===== Exercise input

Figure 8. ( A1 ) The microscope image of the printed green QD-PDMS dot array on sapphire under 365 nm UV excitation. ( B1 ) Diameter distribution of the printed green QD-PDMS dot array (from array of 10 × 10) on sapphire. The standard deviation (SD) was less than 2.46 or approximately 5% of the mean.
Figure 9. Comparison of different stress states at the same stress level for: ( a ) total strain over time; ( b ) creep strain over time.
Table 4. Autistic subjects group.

==========
===== Exercise input

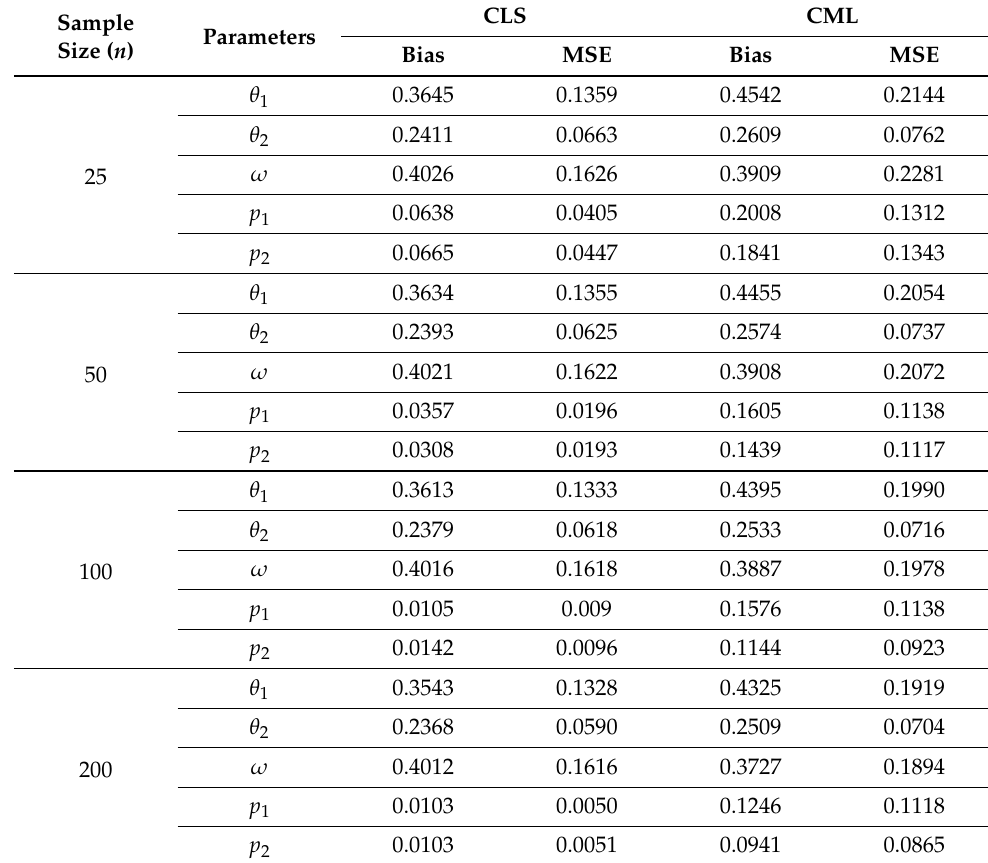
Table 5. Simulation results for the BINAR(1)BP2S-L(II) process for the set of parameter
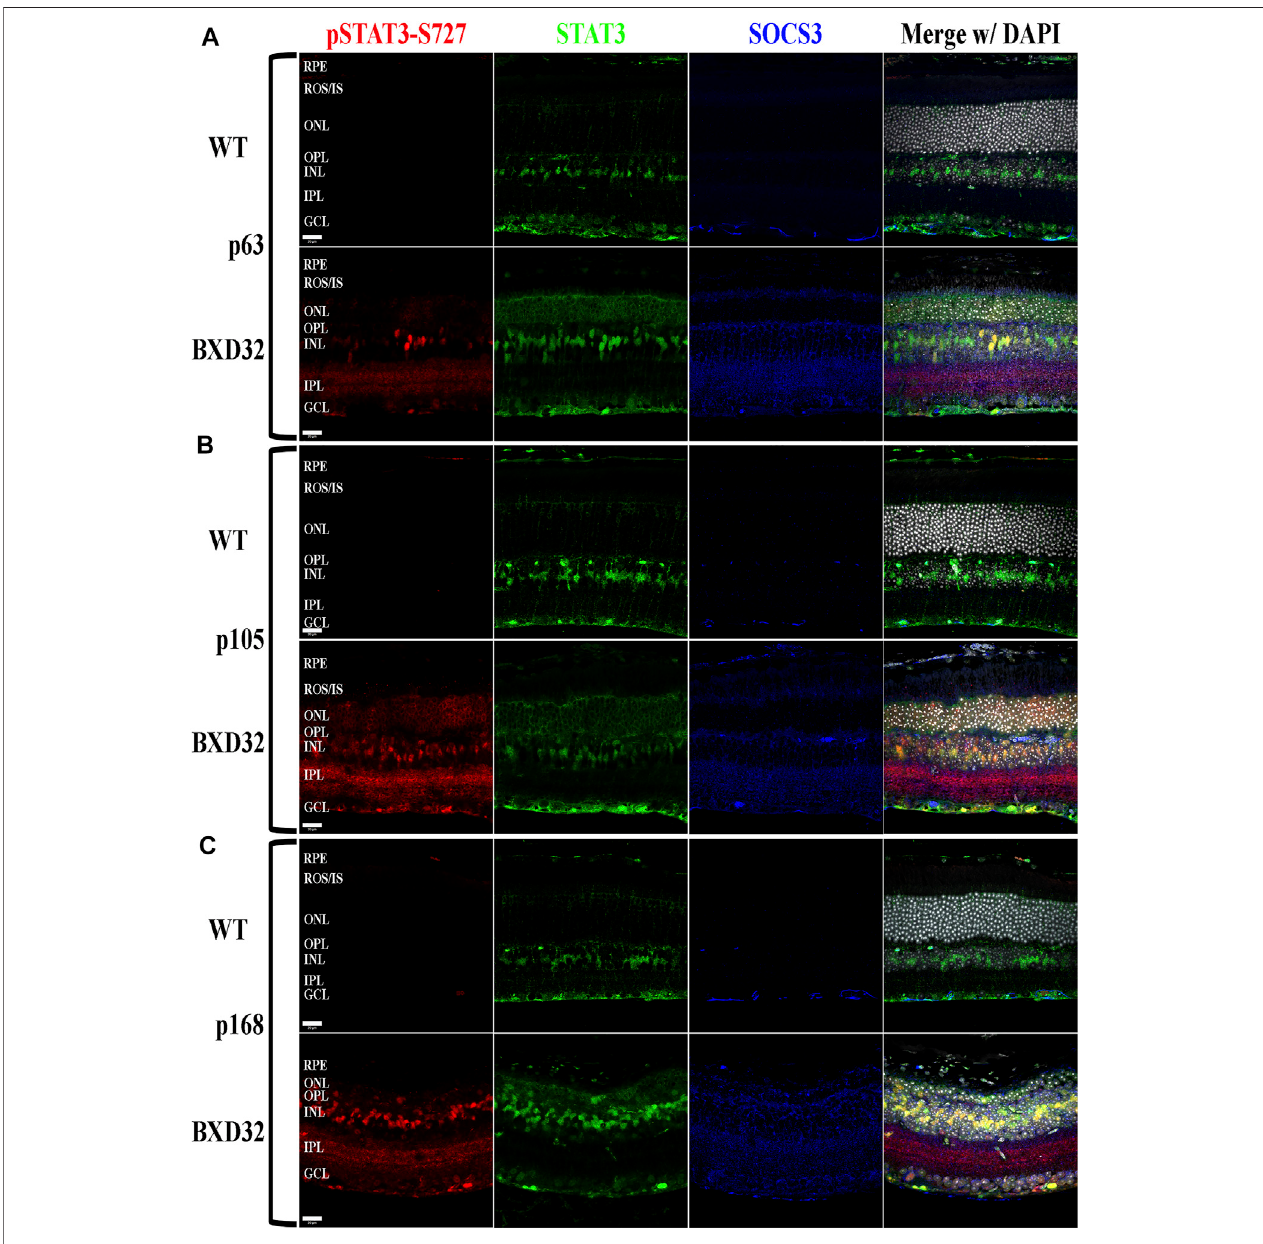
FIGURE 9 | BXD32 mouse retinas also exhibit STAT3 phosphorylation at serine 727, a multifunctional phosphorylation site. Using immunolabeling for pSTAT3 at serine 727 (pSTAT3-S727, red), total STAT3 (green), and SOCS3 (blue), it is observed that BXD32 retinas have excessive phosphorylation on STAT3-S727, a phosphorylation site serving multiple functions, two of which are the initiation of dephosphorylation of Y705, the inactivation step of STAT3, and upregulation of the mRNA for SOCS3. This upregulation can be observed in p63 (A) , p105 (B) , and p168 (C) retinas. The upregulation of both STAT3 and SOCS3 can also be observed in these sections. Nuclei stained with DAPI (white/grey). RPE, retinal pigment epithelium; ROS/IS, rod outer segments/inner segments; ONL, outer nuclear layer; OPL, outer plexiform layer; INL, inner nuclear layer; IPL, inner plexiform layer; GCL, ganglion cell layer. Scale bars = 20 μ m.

==========

→ **Task**
Working from the material above, retype exactly the lines from the one with "Figure 8. ( A1" through the one with "Table 4. Autistic subjects group.", both included, and only those lines.

→ **Output**
Figure 8. ( A1 ) The microscope image of the printed green QD-PDMS dot array on sapphire under 365 nm UV excitation. ( B1 ) Diameter distribution of the printed green QD-PDMS dot array (from array of 10 × 10) on sapphire. The standard deviation (SD) was less than 2.46 or approximately 5% of the mean.
Figure 9. Comparison of different stress states at the same stress level for: ( a ) total strain over time; ( b ) creep strain over time.
Table 4. Autistic subjects group.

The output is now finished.